Seismic Response Analysis of Concrete Gravity Dam under Near-Fault Velocity Pulse-Like Ground Motions

Abstract

The original single component of seismic data served as the foundation for the majority of previous investigations on the impact of pulse-like ground motion on the dynamic response of structures. The seismic responses of significant infrastructure are less studied when multicomponent motion is taken into account as seismic excitation. As velocity pulses may cause considerable damage to long-period structures, it is of great significance to understand the seismic responses of gravity dams under near-fault pulse-like ground motions for mitigating structural damage. In this study, a unique evaluation approach is suggested for examining the dynamic responses of gravity dams using the combined ground motion of the horizontal and vertical components. Furthermore, the seismic responses of the dam body under rotated and scaled multipulse excitations are investigated. We employed continuous wavelet transform to choose 16 near-fault pulse-like ground motions from actual seismic events with similar amplitude as seismic excitation signals in order to simulate the earthquake damage to the Koyna Dam using the finite-element approach. The displacement, principal stress, and damage fractures of the gravity dam are used to quantify the impact of the pulse intensity variation. The analysis results demonstrate that the structure has remarkable seismic response owing to the presence of large pulse records.

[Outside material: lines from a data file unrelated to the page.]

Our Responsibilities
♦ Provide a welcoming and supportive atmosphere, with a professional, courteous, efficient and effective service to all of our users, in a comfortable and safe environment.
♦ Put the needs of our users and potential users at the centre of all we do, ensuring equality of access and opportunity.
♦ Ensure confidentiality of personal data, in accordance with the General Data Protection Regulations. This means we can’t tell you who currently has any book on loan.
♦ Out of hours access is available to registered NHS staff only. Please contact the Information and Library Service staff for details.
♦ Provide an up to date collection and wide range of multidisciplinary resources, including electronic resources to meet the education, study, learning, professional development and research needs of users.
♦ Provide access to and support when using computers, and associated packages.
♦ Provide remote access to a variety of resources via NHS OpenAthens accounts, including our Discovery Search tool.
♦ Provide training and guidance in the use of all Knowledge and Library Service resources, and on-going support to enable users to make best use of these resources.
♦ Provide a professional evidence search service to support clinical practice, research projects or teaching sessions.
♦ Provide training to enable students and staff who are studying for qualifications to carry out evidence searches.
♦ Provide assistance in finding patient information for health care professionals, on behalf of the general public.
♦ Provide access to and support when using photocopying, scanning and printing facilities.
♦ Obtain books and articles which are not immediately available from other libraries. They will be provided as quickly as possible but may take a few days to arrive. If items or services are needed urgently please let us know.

The large residual and peak displacements are mainly caused by the velocity pulses and the sensitivity of the upper part of the dam neck to the horizontal relative displacement is significantly higher than that of the lower part. Although the mean intensity parameter of the rotated records with velocity pulse is smaller than that of the Koyna nonpulse, the former increases the mean damage to the dam by 41%. Compared with the rotated records, the scaled records may overestimate the damage of pulse-like motions to the structure, and the stronger pulses are likely to cause severe penetration cracks around the dam neck. The seismic response spectra reveal the potential effects of multicomponent pulse-like motions on the gravity dam and emphasize the significance of considering the combined motion for seismic design.